A blog devoted to exploring wines made from unusual grape varieties and/or grown in unfamiliar regions all over the world. All wines are purchased by me from shops in the Boston metro area or directly from wineries that I have visited. If a reviewed bottle is a free sample, that fact is acknowledged prior to the bottle's review. I do not receive any compensation from any of the wineries, wine shops or companies that I mention on the blog.
Friday, January 6, 2012
Catarratto - Sicily, Italy
The really amazing thing about Catarratto's high placement on that list is that all of the plantings of the grape are on Sicily, and nearly all of them are concentrated in the western part of the island. In fact, Catarratto accounts for over 60% of the vineyard area on the island of Sicily, which is no mean feat as Sicily has more acreage devoted to the vine than any other region of Italy with over 330,000 acres planted (how the grape got to Sicily is a bit of a mystery as recent DNA testing [source] has shown that it is an offspring of the Garganega grape, which is primarily cultivated on the northern end of the Italian mainland in the Veneto region). Catarratto Bianco Comune covered about 109,000 acres in 2000, which was actually down from nearly 150,000 acres in 1990. None of those figures account for plantings of Catarratto Bianco Lucido which stood at about 20,000 acres in 2000. So what's the big deal? Why is so much land devoted to this grape? The reason is pretty simple. Catarratto is low-maintenance in the vineyard and yields like crazy, which is the perfect storm for growers whose main concern is selling their juice off for bulk wine production. Catarratto is also important in the production of Marsala, but, as mentioned in the Grillo post a few days back, Marsala production has also become an industrialized, bulk production kind of affair and Catarratto's high yields, fairly neutral character and tendency to oxidize easily are all perfect for those kinds of operations.
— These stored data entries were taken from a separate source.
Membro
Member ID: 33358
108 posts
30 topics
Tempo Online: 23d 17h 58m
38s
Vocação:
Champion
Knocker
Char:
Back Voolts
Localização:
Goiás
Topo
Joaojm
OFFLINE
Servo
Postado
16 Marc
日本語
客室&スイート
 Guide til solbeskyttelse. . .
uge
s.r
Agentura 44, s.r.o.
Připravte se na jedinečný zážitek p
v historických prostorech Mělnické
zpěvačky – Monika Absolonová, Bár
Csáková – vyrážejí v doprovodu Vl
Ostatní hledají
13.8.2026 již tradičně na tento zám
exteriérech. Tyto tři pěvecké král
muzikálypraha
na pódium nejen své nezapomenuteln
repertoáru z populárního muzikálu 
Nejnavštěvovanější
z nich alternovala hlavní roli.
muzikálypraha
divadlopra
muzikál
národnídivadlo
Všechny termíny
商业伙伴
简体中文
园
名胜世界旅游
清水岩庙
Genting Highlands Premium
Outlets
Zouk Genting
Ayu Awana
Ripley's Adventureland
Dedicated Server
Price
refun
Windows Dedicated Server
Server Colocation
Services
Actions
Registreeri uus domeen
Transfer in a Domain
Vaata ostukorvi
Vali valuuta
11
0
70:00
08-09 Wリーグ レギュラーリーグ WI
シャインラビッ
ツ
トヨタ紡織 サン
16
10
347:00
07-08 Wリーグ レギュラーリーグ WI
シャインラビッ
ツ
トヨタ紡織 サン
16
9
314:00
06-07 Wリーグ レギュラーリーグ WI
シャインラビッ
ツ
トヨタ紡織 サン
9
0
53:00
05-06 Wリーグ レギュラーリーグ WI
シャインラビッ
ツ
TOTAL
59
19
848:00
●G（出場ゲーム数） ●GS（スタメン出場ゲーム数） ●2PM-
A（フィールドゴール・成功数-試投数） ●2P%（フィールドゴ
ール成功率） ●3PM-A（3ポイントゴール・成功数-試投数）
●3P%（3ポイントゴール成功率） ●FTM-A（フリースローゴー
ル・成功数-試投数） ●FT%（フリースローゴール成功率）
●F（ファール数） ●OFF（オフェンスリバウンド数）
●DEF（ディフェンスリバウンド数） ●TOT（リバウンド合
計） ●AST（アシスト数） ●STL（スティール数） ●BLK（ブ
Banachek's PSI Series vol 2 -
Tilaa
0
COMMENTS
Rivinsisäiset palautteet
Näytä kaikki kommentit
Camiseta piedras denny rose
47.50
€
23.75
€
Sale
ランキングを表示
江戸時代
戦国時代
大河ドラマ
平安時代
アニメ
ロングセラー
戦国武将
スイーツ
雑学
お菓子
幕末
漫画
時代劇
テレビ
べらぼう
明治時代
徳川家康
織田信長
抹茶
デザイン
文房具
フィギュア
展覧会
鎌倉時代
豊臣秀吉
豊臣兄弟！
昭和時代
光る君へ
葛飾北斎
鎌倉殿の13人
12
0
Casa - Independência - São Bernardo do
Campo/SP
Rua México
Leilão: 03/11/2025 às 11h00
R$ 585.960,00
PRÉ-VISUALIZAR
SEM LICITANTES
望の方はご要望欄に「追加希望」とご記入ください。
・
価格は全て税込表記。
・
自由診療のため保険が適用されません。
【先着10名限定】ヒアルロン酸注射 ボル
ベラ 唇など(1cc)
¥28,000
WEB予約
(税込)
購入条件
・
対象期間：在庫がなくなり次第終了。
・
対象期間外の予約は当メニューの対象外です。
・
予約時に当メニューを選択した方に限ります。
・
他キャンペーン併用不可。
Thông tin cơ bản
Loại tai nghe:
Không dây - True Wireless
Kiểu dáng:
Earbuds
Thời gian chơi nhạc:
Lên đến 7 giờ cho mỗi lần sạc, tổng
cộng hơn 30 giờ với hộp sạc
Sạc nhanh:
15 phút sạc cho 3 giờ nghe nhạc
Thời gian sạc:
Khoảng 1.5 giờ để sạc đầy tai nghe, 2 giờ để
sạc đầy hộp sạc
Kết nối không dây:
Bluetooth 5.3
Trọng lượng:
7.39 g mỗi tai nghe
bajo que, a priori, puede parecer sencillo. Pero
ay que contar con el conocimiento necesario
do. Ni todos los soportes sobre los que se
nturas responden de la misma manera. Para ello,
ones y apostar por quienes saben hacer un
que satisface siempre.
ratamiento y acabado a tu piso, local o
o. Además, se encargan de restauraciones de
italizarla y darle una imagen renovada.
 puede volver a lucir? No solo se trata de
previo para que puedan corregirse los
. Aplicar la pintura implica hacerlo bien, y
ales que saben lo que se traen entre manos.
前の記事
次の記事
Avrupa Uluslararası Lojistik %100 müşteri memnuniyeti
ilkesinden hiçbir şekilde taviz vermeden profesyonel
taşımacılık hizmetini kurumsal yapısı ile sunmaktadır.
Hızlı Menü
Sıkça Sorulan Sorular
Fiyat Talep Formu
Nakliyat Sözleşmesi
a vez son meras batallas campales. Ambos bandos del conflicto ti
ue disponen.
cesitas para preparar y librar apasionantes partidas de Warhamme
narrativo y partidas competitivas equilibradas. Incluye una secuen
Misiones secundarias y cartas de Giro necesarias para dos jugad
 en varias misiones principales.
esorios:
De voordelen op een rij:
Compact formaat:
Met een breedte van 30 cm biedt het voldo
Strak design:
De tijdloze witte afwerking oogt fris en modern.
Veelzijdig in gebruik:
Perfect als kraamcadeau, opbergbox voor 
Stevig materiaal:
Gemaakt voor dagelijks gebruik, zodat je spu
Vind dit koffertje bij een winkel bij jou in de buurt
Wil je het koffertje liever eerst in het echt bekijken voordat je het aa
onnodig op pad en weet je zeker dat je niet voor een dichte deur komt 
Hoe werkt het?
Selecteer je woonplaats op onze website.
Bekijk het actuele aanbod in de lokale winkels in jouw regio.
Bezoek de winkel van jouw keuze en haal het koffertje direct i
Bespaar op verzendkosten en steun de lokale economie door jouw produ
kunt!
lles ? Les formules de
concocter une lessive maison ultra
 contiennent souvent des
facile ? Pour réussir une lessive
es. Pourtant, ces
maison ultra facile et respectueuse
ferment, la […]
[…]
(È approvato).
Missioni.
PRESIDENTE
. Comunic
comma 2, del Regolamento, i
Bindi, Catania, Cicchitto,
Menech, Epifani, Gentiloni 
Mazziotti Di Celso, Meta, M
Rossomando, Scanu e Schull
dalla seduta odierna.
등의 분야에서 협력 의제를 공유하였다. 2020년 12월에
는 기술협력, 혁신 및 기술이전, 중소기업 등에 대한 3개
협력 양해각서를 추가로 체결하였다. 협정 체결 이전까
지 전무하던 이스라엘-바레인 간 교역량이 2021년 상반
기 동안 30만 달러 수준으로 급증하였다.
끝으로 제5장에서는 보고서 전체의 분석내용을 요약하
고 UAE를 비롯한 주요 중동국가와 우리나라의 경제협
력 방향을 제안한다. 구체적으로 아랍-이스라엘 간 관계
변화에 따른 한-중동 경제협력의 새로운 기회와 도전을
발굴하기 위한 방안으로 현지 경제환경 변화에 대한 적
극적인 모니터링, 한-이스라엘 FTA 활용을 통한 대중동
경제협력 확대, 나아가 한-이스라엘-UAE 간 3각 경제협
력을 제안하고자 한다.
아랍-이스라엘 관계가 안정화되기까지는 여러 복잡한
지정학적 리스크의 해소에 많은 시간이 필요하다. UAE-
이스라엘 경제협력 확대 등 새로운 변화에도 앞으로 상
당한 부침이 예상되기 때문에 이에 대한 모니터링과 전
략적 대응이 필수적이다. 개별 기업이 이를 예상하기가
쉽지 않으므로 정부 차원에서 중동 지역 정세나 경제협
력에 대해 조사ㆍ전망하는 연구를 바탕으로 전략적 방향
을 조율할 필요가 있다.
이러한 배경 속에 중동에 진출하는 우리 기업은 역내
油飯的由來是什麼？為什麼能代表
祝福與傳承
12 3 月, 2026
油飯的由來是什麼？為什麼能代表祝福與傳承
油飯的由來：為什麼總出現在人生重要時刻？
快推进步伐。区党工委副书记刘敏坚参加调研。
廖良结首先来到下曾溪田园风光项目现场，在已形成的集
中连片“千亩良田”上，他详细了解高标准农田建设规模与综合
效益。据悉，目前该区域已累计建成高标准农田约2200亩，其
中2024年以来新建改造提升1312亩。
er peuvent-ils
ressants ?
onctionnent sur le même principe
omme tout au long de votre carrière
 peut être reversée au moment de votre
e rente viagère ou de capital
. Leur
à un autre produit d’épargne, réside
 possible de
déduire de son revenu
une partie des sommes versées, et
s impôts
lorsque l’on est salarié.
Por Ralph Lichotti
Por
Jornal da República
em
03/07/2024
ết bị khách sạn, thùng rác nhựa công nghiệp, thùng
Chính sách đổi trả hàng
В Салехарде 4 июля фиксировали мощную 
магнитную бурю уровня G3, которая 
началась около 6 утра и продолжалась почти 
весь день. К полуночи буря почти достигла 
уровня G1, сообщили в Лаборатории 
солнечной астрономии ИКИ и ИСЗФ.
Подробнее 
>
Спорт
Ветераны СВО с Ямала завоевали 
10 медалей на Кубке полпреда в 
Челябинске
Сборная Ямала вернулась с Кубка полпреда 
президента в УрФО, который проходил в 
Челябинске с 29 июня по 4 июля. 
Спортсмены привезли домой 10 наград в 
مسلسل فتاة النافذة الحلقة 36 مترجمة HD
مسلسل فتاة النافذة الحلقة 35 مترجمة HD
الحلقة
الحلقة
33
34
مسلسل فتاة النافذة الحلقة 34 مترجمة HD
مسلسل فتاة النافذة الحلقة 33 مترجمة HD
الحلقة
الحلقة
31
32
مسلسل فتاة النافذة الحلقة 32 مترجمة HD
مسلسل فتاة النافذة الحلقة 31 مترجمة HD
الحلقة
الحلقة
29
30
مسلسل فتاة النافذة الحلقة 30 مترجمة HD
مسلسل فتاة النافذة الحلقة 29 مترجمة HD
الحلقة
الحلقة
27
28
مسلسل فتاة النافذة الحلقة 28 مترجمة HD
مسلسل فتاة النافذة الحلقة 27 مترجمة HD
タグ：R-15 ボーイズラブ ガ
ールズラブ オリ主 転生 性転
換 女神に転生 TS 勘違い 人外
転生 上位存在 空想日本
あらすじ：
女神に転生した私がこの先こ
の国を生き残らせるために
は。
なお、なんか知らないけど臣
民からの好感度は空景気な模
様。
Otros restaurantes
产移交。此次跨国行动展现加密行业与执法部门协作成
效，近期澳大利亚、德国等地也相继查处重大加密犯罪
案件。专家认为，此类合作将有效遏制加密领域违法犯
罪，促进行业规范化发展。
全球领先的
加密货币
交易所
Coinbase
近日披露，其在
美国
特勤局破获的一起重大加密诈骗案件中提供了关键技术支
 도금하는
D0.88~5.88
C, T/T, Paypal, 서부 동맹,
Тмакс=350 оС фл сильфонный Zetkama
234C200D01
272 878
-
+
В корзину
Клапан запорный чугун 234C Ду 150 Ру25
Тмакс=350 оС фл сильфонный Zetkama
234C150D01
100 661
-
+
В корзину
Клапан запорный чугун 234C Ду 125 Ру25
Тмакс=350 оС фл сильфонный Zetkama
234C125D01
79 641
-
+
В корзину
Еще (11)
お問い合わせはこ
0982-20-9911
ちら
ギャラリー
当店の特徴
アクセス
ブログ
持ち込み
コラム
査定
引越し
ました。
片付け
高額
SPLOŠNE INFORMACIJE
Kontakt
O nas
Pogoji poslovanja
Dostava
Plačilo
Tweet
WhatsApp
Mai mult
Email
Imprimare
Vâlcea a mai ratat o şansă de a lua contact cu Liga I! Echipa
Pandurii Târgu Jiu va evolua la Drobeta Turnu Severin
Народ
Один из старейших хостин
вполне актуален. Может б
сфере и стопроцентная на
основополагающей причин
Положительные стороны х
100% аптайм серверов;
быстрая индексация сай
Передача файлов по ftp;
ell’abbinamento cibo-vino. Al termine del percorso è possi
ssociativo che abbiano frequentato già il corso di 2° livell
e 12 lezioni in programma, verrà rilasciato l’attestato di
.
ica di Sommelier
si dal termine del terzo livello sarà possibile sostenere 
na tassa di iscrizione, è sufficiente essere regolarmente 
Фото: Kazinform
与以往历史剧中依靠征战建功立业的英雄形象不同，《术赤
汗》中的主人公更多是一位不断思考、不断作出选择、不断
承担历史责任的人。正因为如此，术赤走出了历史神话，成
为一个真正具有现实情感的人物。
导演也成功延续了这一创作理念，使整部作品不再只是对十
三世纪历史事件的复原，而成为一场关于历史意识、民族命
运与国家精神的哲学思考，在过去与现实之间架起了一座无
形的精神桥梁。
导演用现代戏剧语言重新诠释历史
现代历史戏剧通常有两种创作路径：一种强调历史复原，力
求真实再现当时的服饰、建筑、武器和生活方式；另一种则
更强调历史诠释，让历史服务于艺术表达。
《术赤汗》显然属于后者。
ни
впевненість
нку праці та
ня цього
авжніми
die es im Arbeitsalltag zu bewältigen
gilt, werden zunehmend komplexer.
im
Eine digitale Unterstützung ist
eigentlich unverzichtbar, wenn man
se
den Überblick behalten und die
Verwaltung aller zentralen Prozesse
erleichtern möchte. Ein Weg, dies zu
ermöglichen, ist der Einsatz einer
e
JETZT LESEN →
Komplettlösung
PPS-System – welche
I noted above that the planting figures were different for Catarratto Bianco Comune and Catarratto Bianco Lucido. The Italian authorities recognize these as two distinct grape varieties, but recent DNA testing (source) has confirmed that they are actually clonal variants of the same grape (there are actually more than just these two, all genetically identical, but these are the most important in terms of acreage and volume). They are distinguished from one another by the relative presence or absence of a whitish bloom on the skins of the grapes as they mature. Comune has the most whitish color present while Lucido has less, creating a clearer, glossier looking grape skin. Another sub-variety known as Extra-Lucido was discovered and isolated in 1971 from some Lucido vines and, as you might expect, it has virtually no bloom on the skins. Comune is the more prolific producer, which is why its plantings tower over plantings for the other sub-varieties (all are rather voluminous yielders, though). The Oxford Companion to Wine asserts that Lucido is the finer of the two in terms of quality production, but Bastianich and Lynch in their Vino Italiano hold that the differences between the two sub-varieties is subtle at most. The tiebreaker goes to Nicolas Belfrage who, in his Brunello to Zibibbo maintains that Lucido is indeed the finer of the sub-varieties.